Entries shown
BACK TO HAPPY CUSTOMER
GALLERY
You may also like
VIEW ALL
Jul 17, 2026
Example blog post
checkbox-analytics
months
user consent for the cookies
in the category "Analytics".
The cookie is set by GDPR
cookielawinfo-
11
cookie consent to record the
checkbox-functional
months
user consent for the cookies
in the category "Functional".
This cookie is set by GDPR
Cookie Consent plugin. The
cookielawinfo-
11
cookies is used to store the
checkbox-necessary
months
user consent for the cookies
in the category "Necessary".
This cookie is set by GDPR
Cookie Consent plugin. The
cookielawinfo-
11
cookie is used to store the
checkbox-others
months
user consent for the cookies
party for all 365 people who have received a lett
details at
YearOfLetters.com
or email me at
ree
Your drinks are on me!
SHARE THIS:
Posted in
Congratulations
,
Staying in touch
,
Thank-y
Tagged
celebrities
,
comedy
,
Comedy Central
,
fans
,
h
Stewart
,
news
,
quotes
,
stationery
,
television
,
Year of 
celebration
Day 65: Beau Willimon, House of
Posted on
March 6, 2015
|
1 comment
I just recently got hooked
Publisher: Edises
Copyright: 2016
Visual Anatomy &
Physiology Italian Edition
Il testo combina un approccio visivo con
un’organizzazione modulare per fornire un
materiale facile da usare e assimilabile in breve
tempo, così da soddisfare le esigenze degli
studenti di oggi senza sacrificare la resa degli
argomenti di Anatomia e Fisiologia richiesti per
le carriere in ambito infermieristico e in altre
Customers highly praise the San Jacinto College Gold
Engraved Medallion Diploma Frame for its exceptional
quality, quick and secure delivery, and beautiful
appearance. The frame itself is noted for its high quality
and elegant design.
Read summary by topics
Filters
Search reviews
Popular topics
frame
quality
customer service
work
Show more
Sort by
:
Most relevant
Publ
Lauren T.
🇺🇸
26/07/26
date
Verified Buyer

Task to complete
An exact, complete copy of the records is the expected answer.

Output of the exercise
BACK TO HAPPY CUSTOMER
GALLERY
You may also like
VIEW ALL
Jul 17, 2026
Example blog post
checkbox-analytics
months
user consent for the cookies
in the category "Analytics".
The cookie is set by GDPR
cookielawinfo-
11
cookie consent to record the
checkbox-functional
months
user consent for the cookies
in the category "Functional".
This cookie is set by GDPR
Cookie Consent plugin. The
cookielawinfo-
11
cookies is used to store the
checkbox-necessary
months
user consent for the cookies
in the category "Necessary".
This cookie is set by GDPR
Cookie Consent plugin. The
cookielawinfo-
11
cookie is used to store the
checkbox-others
months
user consent for the cookies
party for all 365 people who have received a lett
details at
YearOfLetters.com
or email me at
ree
Your drinks are on me!
SHARE THIS:
Posted in
Congratulations
,
Staying in touch
,
Thank-y
Tagged
celebrities
,
comedy
,
Comedy Central
,
fans
,
h
Stewart
,
news
,
quotes
,
stationery
,
television
,
Year of 
celebration
Day 65: Beau Willimon, House of
Posted on
March 6, 2015
|
1 comment
I just recently got hooked
Publisher: Edises
Copyright: 2016
Visual Anatomy &
Physiology Italian Edition
Il testo combina un approccio visivo con
un’organizzazione modulare per fornire un
materiale facile da usare e assimilabile in breve
tempo, così da soddisfare le esigenze degli
studenti di oggi senza sacrificare la resa degli
argomenti di Anatomia e Fisiologia richiesti per
le carriere in ambito infermieristico e in altre
Customers highly praise the San Jacinto College Gold
Engraved Medallion Diploma Frame for its exceptional
quality, quick and secure delivery, and beautiful
appearance. The frame itself is noted for its high quality
and elegant design.
Read summary by topics
Filters
Search reviews
Popular topics
frame
quality
customer service
work
Show more
Sort by
:
Most relevant
Publ
Lauren T.
🇺🇸
26/07/26
date
Verified Buyer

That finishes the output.